Over 55s will experience restrictions in available tax reliefs as part of the government’s anti-avoidance tax strategy which will close loopholes created in the pensions reform announced in this year’s Budget.

The Treasury said that the government will restrict tax reliefs on pension contributions for savers over the age of 55 in order to prevent individuals transferring their salaries into pensions and then withdrawing funds to avoid paying income tax and NI.
Under new pension rules, individuals will be free to utilise their pension funds when they wish from the next year. However, regulatory bodies have expressed concerns about the ‘recycling’ of tax-free cash.

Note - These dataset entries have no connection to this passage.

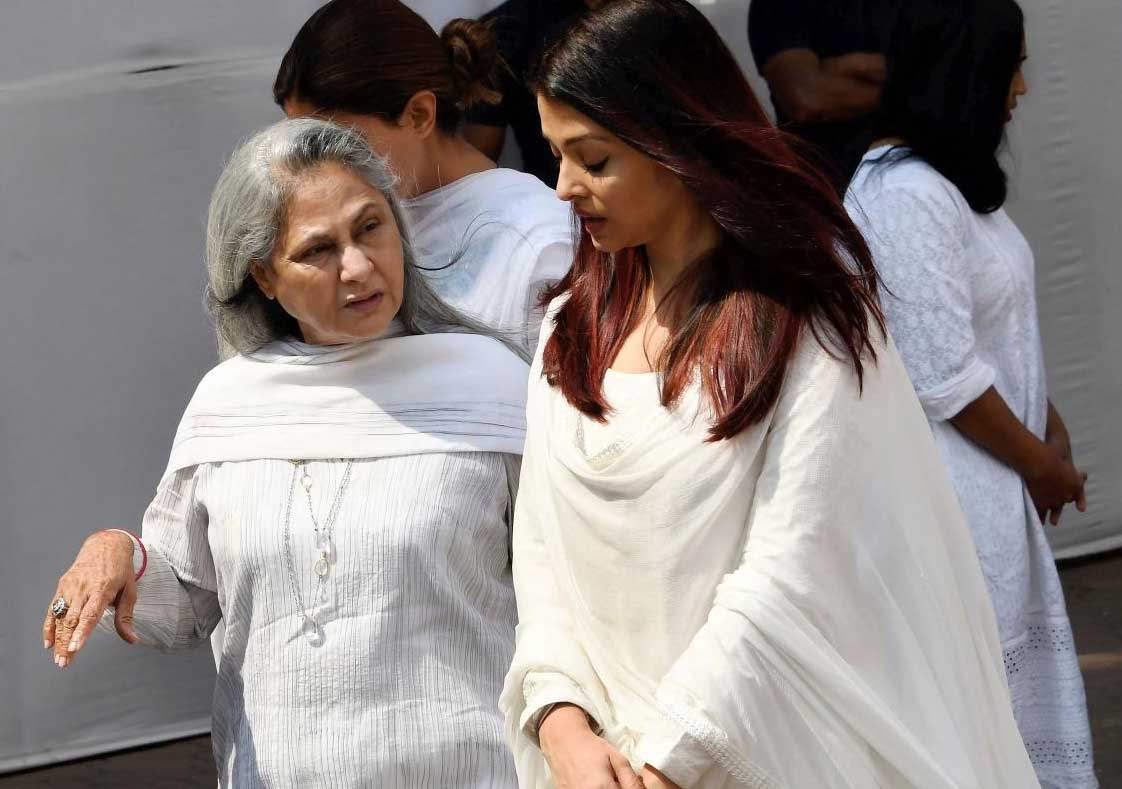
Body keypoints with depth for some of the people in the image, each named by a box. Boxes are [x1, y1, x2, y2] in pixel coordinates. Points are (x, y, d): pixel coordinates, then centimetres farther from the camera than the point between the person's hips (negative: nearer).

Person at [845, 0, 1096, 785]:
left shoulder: (958, 178, 11)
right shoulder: (906, 195, -20)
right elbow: (944, 378, -21)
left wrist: (1050, 427, 7)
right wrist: (1040, 463, -9)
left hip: (991, 486, 10)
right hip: (948, 489, -10)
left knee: (1022, 676, 13)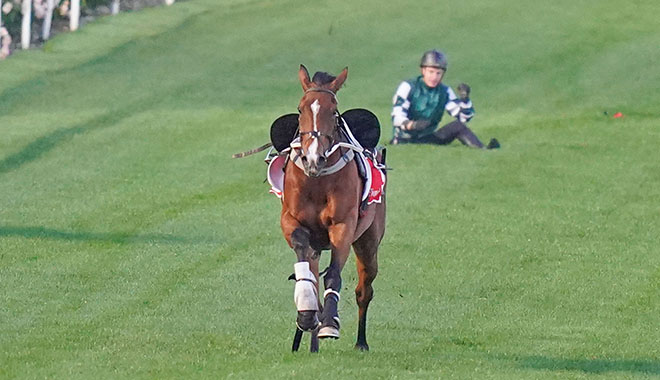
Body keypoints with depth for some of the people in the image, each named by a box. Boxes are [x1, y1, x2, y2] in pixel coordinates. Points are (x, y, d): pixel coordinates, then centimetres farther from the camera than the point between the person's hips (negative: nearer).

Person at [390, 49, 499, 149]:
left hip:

But new anti-avoidance rules will bring in an annual £10,000 cap on future pensions savings once an individual accesses their pension fund under the new reforms. For people who do not access their pension pots, the full £40,000 annual allowance will remain applicable.
Anti-avoidance rules were put into place after the government noticed that pension annuity sales suffered a drop, suggesting that savers were waiting until next year’s reforms are implemented.
David Robbins, senior consultant at Towers Watson, said: “It was always inevitable that the government would do something in the current political environment that would limit people putting money into a pension and then taking it straight out to save tax as a result.”
The government will be ‘closely monitoring’ the effect of the new pension rules and the behaviour of savers to ensure that the new system will be fair and accurately enforced.